### Excerpted data
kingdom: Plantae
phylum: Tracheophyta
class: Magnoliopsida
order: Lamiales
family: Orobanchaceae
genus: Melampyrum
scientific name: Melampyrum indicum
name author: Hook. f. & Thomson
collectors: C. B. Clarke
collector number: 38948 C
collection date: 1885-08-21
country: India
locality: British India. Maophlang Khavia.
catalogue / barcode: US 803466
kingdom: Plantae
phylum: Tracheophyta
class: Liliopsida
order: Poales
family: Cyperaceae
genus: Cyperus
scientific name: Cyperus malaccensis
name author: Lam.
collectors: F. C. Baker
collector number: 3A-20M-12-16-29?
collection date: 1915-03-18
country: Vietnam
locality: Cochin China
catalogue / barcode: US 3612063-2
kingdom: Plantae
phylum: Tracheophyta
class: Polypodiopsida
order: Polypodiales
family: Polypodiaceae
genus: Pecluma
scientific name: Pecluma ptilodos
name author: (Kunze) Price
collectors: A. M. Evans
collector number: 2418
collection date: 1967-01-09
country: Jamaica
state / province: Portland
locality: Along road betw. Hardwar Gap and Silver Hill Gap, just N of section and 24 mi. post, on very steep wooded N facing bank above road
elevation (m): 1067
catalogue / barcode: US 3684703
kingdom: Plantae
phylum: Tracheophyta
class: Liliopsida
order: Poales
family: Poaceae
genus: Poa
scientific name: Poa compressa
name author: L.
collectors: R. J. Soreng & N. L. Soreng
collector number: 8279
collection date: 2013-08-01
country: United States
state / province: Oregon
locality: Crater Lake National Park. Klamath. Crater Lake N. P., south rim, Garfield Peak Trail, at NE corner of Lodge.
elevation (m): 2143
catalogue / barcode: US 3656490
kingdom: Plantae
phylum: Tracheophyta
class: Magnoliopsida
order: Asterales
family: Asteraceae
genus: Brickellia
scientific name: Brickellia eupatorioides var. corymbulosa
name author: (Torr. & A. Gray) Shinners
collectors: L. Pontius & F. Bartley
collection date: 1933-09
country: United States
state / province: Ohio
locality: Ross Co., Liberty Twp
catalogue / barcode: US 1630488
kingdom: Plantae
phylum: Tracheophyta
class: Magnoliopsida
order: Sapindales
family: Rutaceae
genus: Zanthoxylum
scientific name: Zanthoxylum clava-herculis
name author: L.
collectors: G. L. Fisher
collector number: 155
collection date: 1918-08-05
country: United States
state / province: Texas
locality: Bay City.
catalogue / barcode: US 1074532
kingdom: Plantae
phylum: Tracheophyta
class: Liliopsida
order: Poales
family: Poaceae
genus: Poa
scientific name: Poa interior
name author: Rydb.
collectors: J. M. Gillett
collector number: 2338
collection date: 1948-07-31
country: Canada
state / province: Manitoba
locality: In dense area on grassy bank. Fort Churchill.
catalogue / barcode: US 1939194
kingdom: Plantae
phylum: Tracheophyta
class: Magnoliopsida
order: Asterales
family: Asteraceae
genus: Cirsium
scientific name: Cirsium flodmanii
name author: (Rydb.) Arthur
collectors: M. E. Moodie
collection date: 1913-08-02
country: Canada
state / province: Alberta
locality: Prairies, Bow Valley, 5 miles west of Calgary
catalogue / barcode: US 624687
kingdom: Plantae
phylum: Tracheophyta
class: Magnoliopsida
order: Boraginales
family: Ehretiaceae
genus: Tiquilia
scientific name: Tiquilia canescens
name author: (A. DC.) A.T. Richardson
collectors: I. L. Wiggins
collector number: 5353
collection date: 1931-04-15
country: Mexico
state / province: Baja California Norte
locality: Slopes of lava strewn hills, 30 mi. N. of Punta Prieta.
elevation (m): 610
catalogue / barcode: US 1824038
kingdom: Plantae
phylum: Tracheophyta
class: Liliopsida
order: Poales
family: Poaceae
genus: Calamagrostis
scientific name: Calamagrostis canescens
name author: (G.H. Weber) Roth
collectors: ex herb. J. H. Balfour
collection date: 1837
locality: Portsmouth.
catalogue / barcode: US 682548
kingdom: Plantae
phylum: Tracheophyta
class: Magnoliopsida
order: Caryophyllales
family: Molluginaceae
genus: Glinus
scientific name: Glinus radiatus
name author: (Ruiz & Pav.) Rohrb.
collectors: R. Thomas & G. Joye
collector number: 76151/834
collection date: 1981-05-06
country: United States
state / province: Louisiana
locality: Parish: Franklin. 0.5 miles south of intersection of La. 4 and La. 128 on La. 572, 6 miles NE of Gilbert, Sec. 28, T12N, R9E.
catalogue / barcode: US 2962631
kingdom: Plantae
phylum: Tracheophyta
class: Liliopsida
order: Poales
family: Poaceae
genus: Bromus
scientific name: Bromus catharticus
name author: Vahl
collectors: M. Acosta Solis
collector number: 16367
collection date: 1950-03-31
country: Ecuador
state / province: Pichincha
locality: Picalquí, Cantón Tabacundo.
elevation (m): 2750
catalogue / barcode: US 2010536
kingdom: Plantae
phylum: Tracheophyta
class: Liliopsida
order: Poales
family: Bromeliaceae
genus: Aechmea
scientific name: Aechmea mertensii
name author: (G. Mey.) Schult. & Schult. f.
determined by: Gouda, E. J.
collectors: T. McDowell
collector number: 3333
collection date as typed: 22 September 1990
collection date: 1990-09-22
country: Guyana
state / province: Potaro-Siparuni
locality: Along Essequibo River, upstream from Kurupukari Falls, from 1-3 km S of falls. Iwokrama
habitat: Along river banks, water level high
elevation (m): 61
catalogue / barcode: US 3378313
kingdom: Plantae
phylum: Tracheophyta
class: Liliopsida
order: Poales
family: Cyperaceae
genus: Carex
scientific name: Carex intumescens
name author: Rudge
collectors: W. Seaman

### Given request
Rewrite all of these entries as a Markdown table with the columns Row and Line, giving each line its own numbered row and leaving out blank lines.

### Response below
| Row | Line |
|---|---|
| 1 | kingdom: Plantae |
| 2 | phylum: Tracheophyta |
| 3 | class: Magnoliopsida |
| 4 | order: Lamiales |
| 5 | family: Orobanchaceae |
| 6 | genus: Melampyrum |
| 7 | scientific name: Melampyrum indicum |
| 8 | name author: Hook. f. & Thomson |
| 9 | collectors: C. B. Clarke |
| 10 | collector number: 38948 C |
| 11 | collection date: 1885-08-21 |
| 12 | country: India |
| 13 | locality: British India. Maophlang Khavia. |
| 14 | catalogue / barcode: US 803466 |
| 15 | kingdom: Plantae |
| 16 | phylum: Tracheophyta |
| 17 | class: Liliopsida |
| 18 | order: Poales |
| 19 | family: Cyperaceae |
| 20 | genus: Cyperus |
| 21 | scientific name: Cyperus malaccensis |
| 22 | name author: Lam. |
| 23 | collectors: F. C. Baker |
| 24 | collector number: 3A-20M-12-16-29? |
| 25 | collection date: 1915-03-18 |
| 26 | country: Vietnam |
| 27 | locality: Cochin China |
| 28 | catalogue / barcode: US 3612063-2 |
| 29 | kingdom: Plantae |
| 30 | phylum: Tracheophyta |
| 31 | class: Polypodiopsida |
| 32 | order: Polypodiales |
| 33 | family: Polypodiaceae |
| 34 | genus: Pecluma |
| 35 | scientific name: Pecluma ptilodos |
| 36 | name author: (Kunze) Price |
| 37 | collectors: A. M. Evans |
| 38 | collector number: 2418 |
| 39 | collection date: 1967-01-09 |
| 40 | country: Jamaica |
| 41 | state / province: Portland |
| 42 | locality: Along road betw. Hardwar Gap and Silver Hill Gap, just N of section and 24 mi. post, on very steep wooded N facing bank above road |
| 43 | elevation (m): 1067 |
| 44 | catalogue / barcode: US 3684703 |
| 45 | kingdom: Plantae |
| 46 | phylum: Tracheophyta |
| 47 | class: Liliopsida |
| 48 | order: Poales |
| 49 | family: Poaceae |
| 50 | genus: Poa |
| 51 | scientific name: Poa compressa |
| 52 | name author: L. |
| 53 | collectors: R. J. Soreng & N. L. Soreng |
| 54 | collector number: 8279 |
| 55 | collection date: 2013-08-01 |
| 56 | country: United States |
| 57 | state / province: Oregon |
| 58 | locality: Crater Lake National Park. Klamath. Crater Lake N. P., south rim, Garfield Peak Trail, at NE corner of Lodge. |
| 59 | elevation (m): 2143 |
| 60 | catalogue / barcode: US 3656490 |
| 61 | kingdom: Plantae |
| 62 | phylum: Tracheophyta |
| 63 | class: Magnoliopsida |
| 64 | order: Asterales |
| 65 | family: Asteraceae |
| 66 | genus: Brickellia |
| 67 | scientific name: Brickellia eupatorioides var. corymbulosa |
| 68 | name author: (Torr. & A. Gray) Shinners |
| 69 | collectors: L. Pontius & F. Bartley |
| 70 | collection date: 1933-09 |
| 71 | country: United States |
| 72 | state / province: Ohio |
| 73 | locality: Ross Co., Liberty Twp |
| 74 | catalogue / barcode: US 1630488 |
| 75 | kingdom: Plantae |
| 76 | phylum: Tracheophyta |
| 77 | class: Magnoliopsida |
| 78 | order: Sapindales |
| 79 | family: Rutaceae |
| 80 | genus: Zanthoxylum |
| 81 | scientific name: Zanthoxylum clava-herculis |
| 82 | name author: L. |
| 83 | collectors: G. L. Fisher |
| 84 | collector number: 155 |
| 85 | collection date: 1918-08-05 |
| 86 | country: United States |
| 87 | state / province: Texas |
| 88 | locality: Bay City. |
| 89 | catalogue / barcode: US 1074532 |
| 90 | kingdom: Plantae |
| 91 | phylum: Tracheophyta |
| 92 | class: Liliopsida |
| 93 | order: Poales |
| 94 | family: Poaceae |
| 95 | genus: Poa |
| 96 | scientific name: Poa interior |
| 97 | name author: Rydb. |
| 98 | collectors: J. M. Gillett |
| 99 | collector number: 2338 |
| 100 | collection date: 1948-07-31 |
| 101 | country: Canada |
| 102 | state / province: Manitoba |
| 103 | locality: In dense area on grassy bank. Fort Churchill. |
| 104 | catalogue / barcode: US 1939194 |
| 105 | kingdom: Plantae |
| 106 | phylum: Tracheophyta |
| 107 | class: Magnoliopsida |
| 108 | order: Asterales |
| 109 | family: Asteraceae |
| 110 | genus: Cirsium |
| 111 | scientific name: Cirsium flodmanii |
| 112 | name author: (Rydb.) Arthur |
| 113 | collectors: M. E. Moodie |
| 114 | collection date: 1913-08-02 |
| 115 | country: Canada |
| 116 | state / province: Alberta |
| 117 | locality: Prairies, Bow Valley, 5 miles west of Calgary |
| 118 | catalogue / barcode: US 624687 |
| 119 | kingdom: Plantae |
| 120 | phylum: Tracheophyta |
| 121 | class: Magnoliopsida |
| 122 | order: Boraginales |
| 123 | family: Ehretiaceae |
| 124 | genus: Tiquilia |
| 125 | scientific name: Tiquilia canescens |
| 126 | name author: (A. DC.) A.T. Richardson |
| 127 | collectors: I. L. Wiggins |
| 128 | collector number: 5353 |
| 129 | collection date: 1931-04-15 |
| 130 | country: Mexico |
| 131 | state / province: Baja California Norte |
| 132 | locality: Slopes of lava strewn hills, 30 mi. N. of Punta Prieta. |
| 133 | elevation (m): 610 |
| 134 | catalogue / barcode: US 1824038 |
| 135 | kingdom: Plantae |
| 136 | phylum: Tracheophyta |
| 137 | class: Liliopsida |
| 138 | order: Poales |
| 139 | family: Poaceae |
| 140 | genus: Calamagrostis |
| 141 | scientific name: Calamagrostis canescens |
| 142 | name author: (G.H. Weber) Roth |
| 143 | collectors: ex herb. J. H. Balfour |
| 144 | collection date: 1837 |
| 145 | locality: Portsmouth. |
| 146 | catalogue / barcode: US 682548 |
| 147 | kingdom: Plantae |
| 148 | phylum: Tracheophyta |
| 149 | class: Magnoliopsida |
| 150 | order: Caryophyllales |
| 151 | family: Molluginaceae |
| 152 | genus: Glinus |
| 153 | scientific name: Glinus radiatus |
| 154 | name author: (Ruiz & Pav.) Rohrb. |
| 155 | collectors: R. Thomas & G. Joye |
| 156 | collector number: 76151/834 |
| 157 | collection date: 1981-05-06 |
| 158 | country: United States |
| 159 | state / province: Louisiana |
| 160 | locality: Parish: Franklin. 0.5 miles south of intersection of La. 4 and La. 128 on La. 572, 6 miles NE of Gilbert, Sec. 28, T12N, R9E. |
| 161 | catalogue / barcode: US 2962631 |
| 162 | kingdom: Plantae |
| 163 | phylum: Tracheophyta |
| 164 | class: Liliopsida |
| 165 | order: Poales |
| 166 | family: Poaceae |
| 167 | genus: Bromus |
| 168 | scientific name: Bromus catharticus |
| 169 | name author: Vahl |
| 170 | collectors: M. Acosta Solis |
| 171 | collector number: 16367 |
| 172 | collection date: 1950-03-31 |
| 173 | country: Ecuador |
| 174 | state / province: Pichincha |
| 175 | locality: Picalquí, Cantón Tabacundo. |
| 176 | elevation (m): 2750 |
| 177 | catalogue / barcode: US 2010536 |
| 178 | kingdom: Plantae |
| 179 | phylum: Tracheophyta |
| 180 | class: Liliopsida |
| 181 | order: Poales |
| 182 | family: Bromeliaceae |
| 183 | genus: Aechmea |
| 184 | scientific name: Aechmea mertensii |
| 185 | name author: (G. Mey.) Schult. & Schult. f. |
| 186 | determined by: Gouda, E. J. |
| 187 | collectors: T. McDowell |
| 188 | collector number: 3333 |
| 189 | collection date as typed: 22 September 1990 |
| 190 | collection date: 1990-09-22 |
| 191 | country: Guyana |
| 192 | state / province: Potaro-Siparuni |
| 193 | locality: Along Essequibo River, upstream from Kurupukari Falls, from 1-3 km S of falls. Iwokrama |
| 194 | habitat: Along river banks, water level high |
| 195 | elevation (m): 61 |
| 196 | catalogue / barcode: US 3378313 |
| 197 | kingdom: Plantae |
| 198 | phylum: Tracheophyta |
| 199 | class: Liliopsida |
| 200 | order: Poales |
| 201 | family: Cyperaceae |
| 202 | genus: Carex |
| 203 | scientific name: Carex intumescens |
| 204 | name author: Rudge |
| 205 | collectors: W. Seaman |